She remembers vividly how the Sept. 11, 2001 terrorist attacks on the World Trade Center in New York City and the Pentagon in Washington, D.C., trickled into her classroom.
“The kids came in that day, very somber,” Wruble said. “So we just started singing, and right away that helped.”
“Kids who have problems outside or even in school, can often find sanctuary in a band, choir or orchestra,” Preuninger said.
The teachers talked about the challenges that future music teachers will face in the public school system, and the need to support the programs.
“We’ve been lucky, because our school board has been very supportive of our programs,” Jayne said.

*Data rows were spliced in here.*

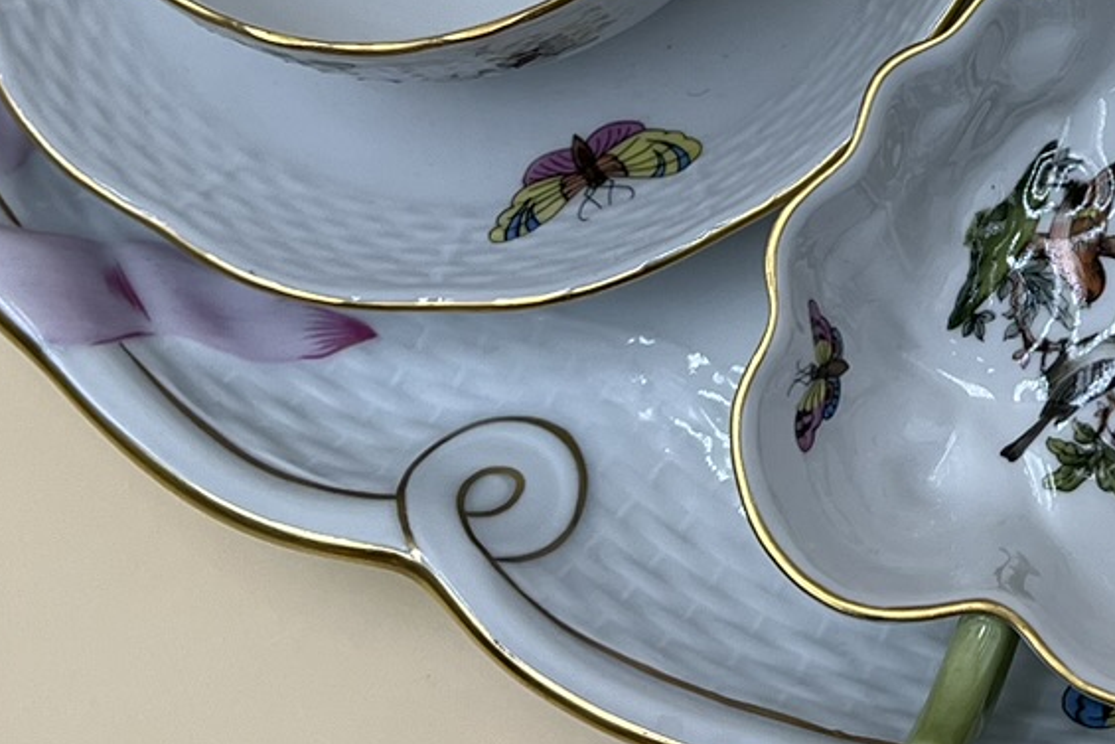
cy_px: -247
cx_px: 1486
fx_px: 3036
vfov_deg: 13.4
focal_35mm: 98
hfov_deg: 19.1
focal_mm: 5.1
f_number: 1.6
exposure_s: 1/871
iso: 50
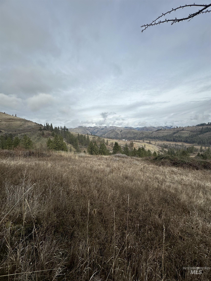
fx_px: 114
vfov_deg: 102.1
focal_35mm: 14
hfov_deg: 85.7
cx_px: 106
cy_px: 140
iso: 50
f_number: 2.2
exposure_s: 1/2053
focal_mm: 2.22
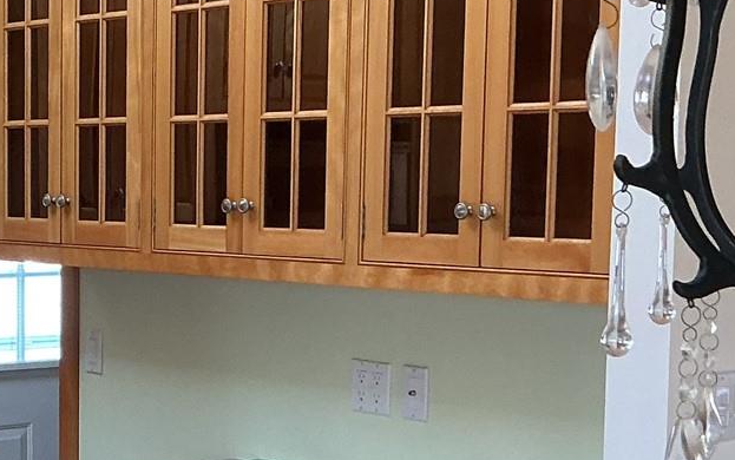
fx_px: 2024
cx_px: -35
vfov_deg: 12.9
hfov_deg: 19.8
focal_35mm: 101
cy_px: 379
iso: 80
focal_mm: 3
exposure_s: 1/60
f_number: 1.8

Music, art, and drama are usually the first programs cut from the schools to help foot the bill for new national mandates required under the No Child Left Behind Act.
With more emphasis on standardized testing, like the Washington Assessment of Student Learning, music simply takes a back seat, the teachers agreed.
“Ever since I started teaching, there has been a gray cloud hanging over the music and the arts,” Preuninger said. “Every year it seems we have to make sure our programs are justified, educationally.”
Wruble said the loss of music programs would be absolutely devastating; the performing arts are essential for a well-rounded education.
“We can’t teach to the brain and the intellect if we don’t reach the soul,” Wruble said. “Music has that ability to reach into the soul. If we’re not providing that, then we’re not teaching to the whole child.”